Summary: error parsing HEST for firmware_first
Product: Red Hat Enterprise Linux 5 Reporter: Stuart Hayes <stuart_hayes>
Component: kernelAssignee: Lenny Szubowicz <lszubowi>
Status: CLOSED WONTFIX QA Contact: Red Hat Kernel QE team <kernel-qe>
Severity: medium Docs Contact:
Priority: unspecified    
Version: 5.8CC: shiyer, wwlinuxengineering
Target Milestone: rc   
Target Release: ---   
Hardware: All   
OS: Unspecified   
Whiteboard:
Fixed In Version: Doc Type: Bug Fix
Doc Text:
Story Points: ---
Clone Of: Environment:
Last Closed: 2013-12-06 14:57:47 UTC Type: ---
Regression: --- Mount Type: ---
Documentation: --- CRM:
Verified Versions: Category: ---
oVirt Team: --- RHEL 7.3 requirements from Atomic Host:
Cloudforms Team: --- Target Upstream Version:
Embargoed:
Attachments:
Description Flags
proposed patch none

Description Stuart Hayes 2012-02-28 18:51:17 UTC
Description of problem:

When a PCI deivce is setup in pci_setup_device, one of the things it does is set pdev->aer_firmware_first to 1 if the ACPI HEST table indicates that the system firmware is going to take care of errors on that device.
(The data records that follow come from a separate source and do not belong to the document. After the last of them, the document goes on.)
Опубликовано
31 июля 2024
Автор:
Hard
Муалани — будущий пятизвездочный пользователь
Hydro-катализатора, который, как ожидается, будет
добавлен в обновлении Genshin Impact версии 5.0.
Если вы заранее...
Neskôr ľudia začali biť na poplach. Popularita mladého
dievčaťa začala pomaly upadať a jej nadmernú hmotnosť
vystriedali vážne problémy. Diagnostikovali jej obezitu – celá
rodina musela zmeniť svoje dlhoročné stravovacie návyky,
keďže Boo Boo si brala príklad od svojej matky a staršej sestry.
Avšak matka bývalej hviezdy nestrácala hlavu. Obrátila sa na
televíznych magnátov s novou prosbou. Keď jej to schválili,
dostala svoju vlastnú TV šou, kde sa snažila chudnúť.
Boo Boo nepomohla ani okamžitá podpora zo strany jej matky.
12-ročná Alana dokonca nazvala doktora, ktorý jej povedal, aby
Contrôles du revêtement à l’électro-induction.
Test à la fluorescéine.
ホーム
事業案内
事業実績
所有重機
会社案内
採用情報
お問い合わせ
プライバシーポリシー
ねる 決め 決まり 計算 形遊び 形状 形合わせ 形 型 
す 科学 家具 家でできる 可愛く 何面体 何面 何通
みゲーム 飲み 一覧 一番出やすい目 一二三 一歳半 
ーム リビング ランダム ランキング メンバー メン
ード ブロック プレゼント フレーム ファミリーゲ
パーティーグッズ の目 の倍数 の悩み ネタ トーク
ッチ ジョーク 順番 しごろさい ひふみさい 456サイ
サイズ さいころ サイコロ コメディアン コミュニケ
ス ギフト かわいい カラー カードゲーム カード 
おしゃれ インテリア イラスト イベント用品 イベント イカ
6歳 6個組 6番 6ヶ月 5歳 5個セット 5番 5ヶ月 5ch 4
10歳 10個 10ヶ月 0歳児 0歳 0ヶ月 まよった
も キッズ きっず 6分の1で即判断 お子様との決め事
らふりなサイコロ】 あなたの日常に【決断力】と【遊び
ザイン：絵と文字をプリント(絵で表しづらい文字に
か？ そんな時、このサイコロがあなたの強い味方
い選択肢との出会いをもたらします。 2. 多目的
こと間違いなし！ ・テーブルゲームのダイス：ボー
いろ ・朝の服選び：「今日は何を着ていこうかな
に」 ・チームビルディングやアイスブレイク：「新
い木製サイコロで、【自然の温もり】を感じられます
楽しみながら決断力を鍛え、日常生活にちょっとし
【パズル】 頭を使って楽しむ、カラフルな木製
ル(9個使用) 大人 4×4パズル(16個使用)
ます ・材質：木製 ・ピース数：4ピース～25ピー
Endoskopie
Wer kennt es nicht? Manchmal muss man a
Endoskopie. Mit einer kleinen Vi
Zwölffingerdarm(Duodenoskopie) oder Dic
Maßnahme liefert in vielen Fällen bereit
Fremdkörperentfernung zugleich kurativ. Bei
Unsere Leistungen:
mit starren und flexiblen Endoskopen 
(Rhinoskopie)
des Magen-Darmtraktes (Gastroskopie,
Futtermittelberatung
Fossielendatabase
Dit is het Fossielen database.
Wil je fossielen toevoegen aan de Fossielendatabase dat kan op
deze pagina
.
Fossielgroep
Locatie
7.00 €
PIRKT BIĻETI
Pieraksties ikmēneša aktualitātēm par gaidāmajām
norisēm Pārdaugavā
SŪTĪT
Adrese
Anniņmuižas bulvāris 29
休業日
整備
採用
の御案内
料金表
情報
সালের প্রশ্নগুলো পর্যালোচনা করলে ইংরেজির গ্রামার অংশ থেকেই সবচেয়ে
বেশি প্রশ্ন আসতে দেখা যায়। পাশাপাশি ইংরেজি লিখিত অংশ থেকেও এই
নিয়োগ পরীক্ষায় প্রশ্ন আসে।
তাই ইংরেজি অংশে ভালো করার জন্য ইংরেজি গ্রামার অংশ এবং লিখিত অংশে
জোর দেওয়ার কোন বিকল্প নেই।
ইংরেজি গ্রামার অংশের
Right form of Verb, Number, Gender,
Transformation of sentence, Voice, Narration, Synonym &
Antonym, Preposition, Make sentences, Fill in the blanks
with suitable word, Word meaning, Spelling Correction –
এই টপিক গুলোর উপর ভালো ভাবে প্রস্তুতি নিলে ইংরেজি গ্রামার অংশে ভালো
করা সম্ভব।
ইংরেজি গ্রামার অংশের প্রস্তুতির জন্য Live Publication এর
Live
The function that actually parses the HEST is drivers/acpi/hest.c acpi_hest_firmware_first(), which loops through each HEST entry and checks it.  However, this function is failing to update a pointer each loop, so it ends up thinking that each entry is the same type of HEST entry as the first one, so the table is not parsed correctly (excpet for the first entry...).

This is causing some error reporting registers to get enabled when they shouldn't.
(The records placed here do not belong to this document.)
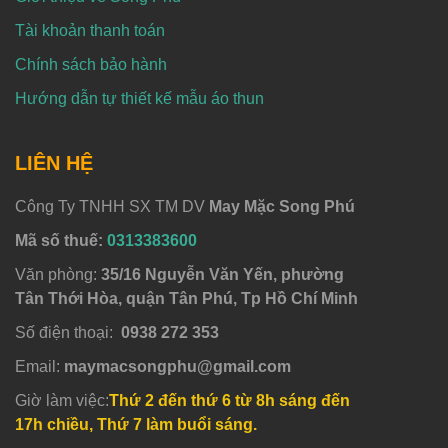
Tài khoản thanh toán
Chính sách bảo hành
Hướng dẫn tự thiết kế mẫu áo thun
LIÊN HỆ
Công Ty TNHH SX TM DV
May Mặc Song Phú
Mã số thuế:
0313383600
Văn phòng:
35/16 Nguyễn Văn Yến, phường
Tân Thới Hòa, quận Tân Phú, Tp Hồ Chí Minh
Số điện thoại:
0938 272 353
Email:
maymacsongphu@gmail.com
Giờ làm việc:
Thứ 2 đến thứ 6 từ 8h sáng đến
17h chiều, Thứ 7 làm buổi sáng.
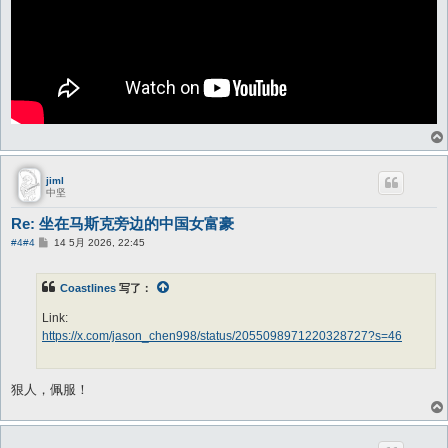
jiml
中坚
Re: 坐在马斯克旁边的中国女富豪
帖
#4
#4
14 5月 2026, 22:45
子
Coastlines
写了：
Link:
https://x.com/jason_chen998/status/2055098971220328727?s=46
狠人，佩服！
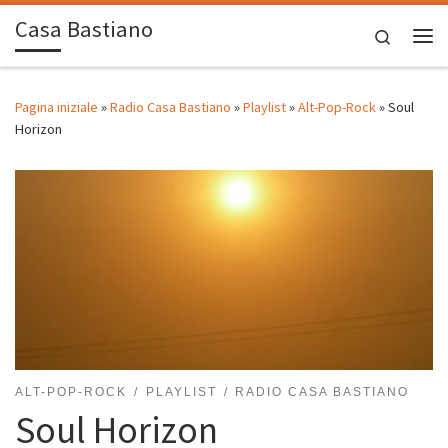
Casa Bastiano
Passa al contenuto
Search
Me
Pagina iniziale
»
Radio Casa Bastiano
»
Playlist
»
Alt-Pop-Rock
»
Soul
Horizon
ALT-POP-ROCK
PLAYLIST
RADIO CASA BASTIANO
Soul Horizon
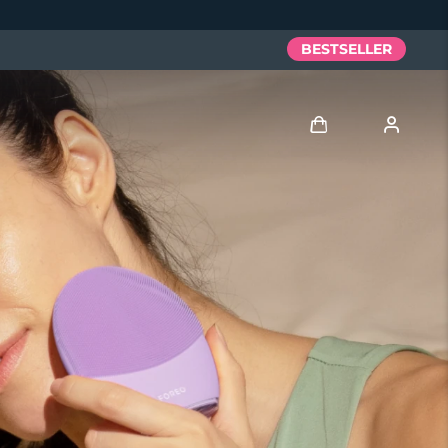
BESTSELLER
Accedi
Profilo utente
I miei dispositivi
I miei ordini
I miei indirizzi
I miei abbonamenti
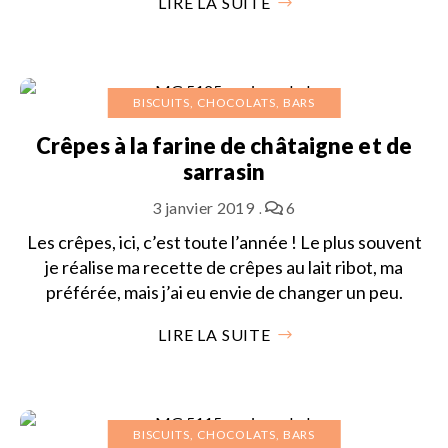
LIRE LA SUITE
BISCUITS, CHOCOLATS, BARS
Crêpes à la farine de châtaigne et de
sarrasin
3 janvier 2019
6
Les crêpes, ici, c’est toute l’année ! Le plus souvent
je réalise ma recette de crêpes au lait ribot, ma
préférée, mais j’ai eu envie de changer un peu.
LIRE LA SUITE
BISCUITS, CHOCOLATS, BARS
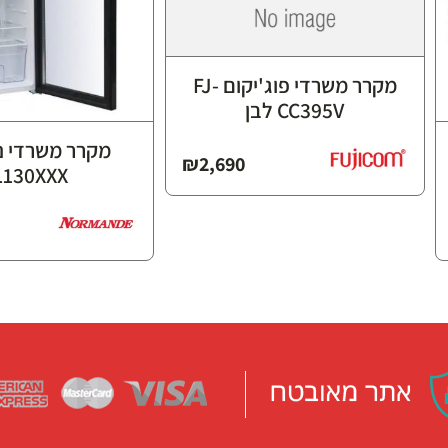
מקרר משרדי פוג'יקום FJ-
CC395V לבן
מקרר משרדי נ
₪
2,690
L130XXX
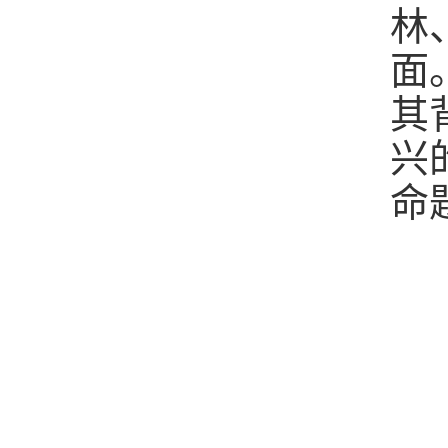
林
面
其
兴
命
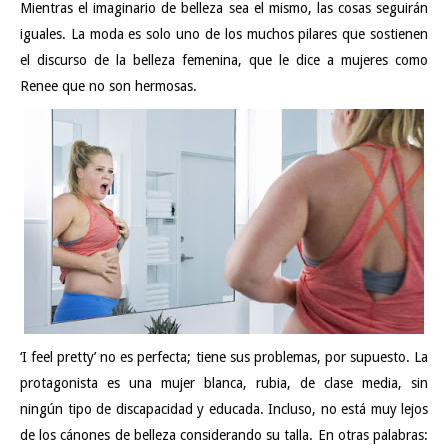
Mientras el imaginario de belleza sea el mismo, las cosas seguirán
iguales. La moda es solo uno de los muchos pilares que sostienen
el discurso de la belleza femenina, que le dice a mujeres como
Renee que no son hermosas.
‘I feel pretty’ no es perfecta; tiene sus problemas, por supuesto. La
protagonista es una mujer blanca, rubia, de clase media, sin
ningún tipo de discapacidad y educada. Incluso, no está muy lejos
de los cánones de belleza considerando su talla. En otras palabras:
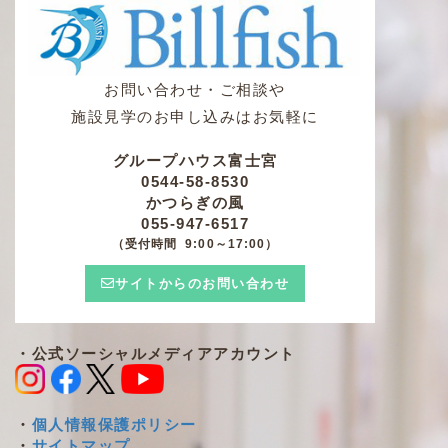
お問い合わせ・ご相談や
施設見学のお申し込みはお気軽に
グループハウス富士宮
0544-58-8530
かつらぎの風
055-947-6517
（受付時間 9:00～17:00）
サイトからのお問い合わせ
・公式ソーシャルメディアアカウント
・
個人情報保護ポリシー
・
サイトマップ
Version-Release number of selected component (if applicable):

RHEL 5.7 -- 2.6.18-308.el5 kernel


How reproducible:

every time, if you have a setup that is susceptible to the issue


Steps to Reproduce:
1. install a pci card that's behind a bridge (I am using a qlogic QLE2462 fibre channel card)... notice that BIOS sets the device control register (offset 8 in the pci express capability structure) set to 0x4814 (correctable, non-fatal, and unsupported request error reporting are all disabled)
2. boot into rhel5.7
3. use lspci -vvv (or -xxx) to see that this register was changed to 0x481f (because the qla2xxx driver calls pci_enable_pcie_error_reporting(), and aer_firmware_first for this device was 0)
  
Actual results:
the device control register (offset 8 in the pci express capability structure for the qlogic card) is changed from 0x4814 to 0x481f when the qla2xxx driver loads

Expected results:
the device control register should be left at 0x4814

Additional info:
i have a trivial patch to fix this... i will attach it to this bug

Comment 1 Stuart Hayes 2012-02-28 19:13:21 UTC
Created attachment 566382 [details]
proposed patch

Here's a patch that I've tested.

Comment 2 Lenny Szubowicz 2013-12-06 14:57:47 UTC
This Bugzilla has been reviewed by Red Hat and is not planned on being
addressed in Red Hat Enterprise Linux 5, and therefore is being closed.

If this bug is critical to production systems, please contact your Red
Hat support representative and provide a sufficient business
justification in order to re-open it.

                               -Lenny.